* _What to do_: Rewrite the lines of the material from the line containing "Control spol. s r. o." through the line containing "Přehled modulů", both included, as a Markdown table with the columns No. and Line. Number each row and leave out blank lines.

* _Data_:
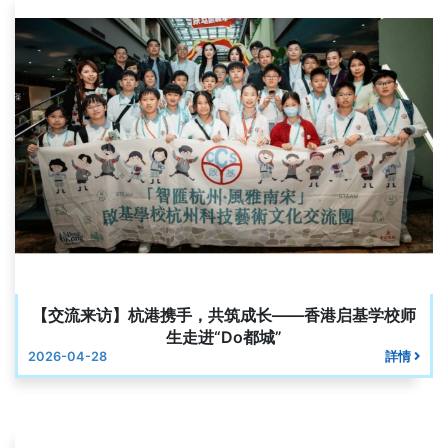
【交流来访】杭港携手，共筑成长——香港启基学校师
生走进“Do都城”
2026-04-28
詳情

==

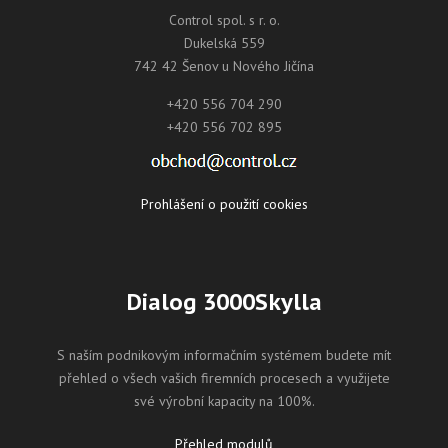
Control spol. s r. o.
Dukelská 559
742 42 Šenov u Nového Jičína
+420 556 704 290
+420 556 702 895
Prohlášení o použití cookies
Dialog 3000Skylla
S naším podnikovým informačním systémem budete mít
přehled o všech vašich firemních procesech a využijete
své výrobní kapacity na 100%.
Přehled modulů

* _Reply_:
| No. | Line |
|---|---|
| 1 | Control spol. s r. o. |
| 2 | Dukelská 559 |
| 3 | 742 42 Šenov u Nového Jičína |
| 4 | +420 556 704 290 |
| 5 | +420 556 702 895 |
| 6 | Prohlášení o použití cookies |
| 7 | Dialog 3000Skylla |
| 8 | S naším podnikovým informačním systémem budete mít |
| 9 | přehled o všech vašich firemních procesech a využijete |
| 10 | své výrobní kapacity na 100%. |
| 11 | Přehled modulů |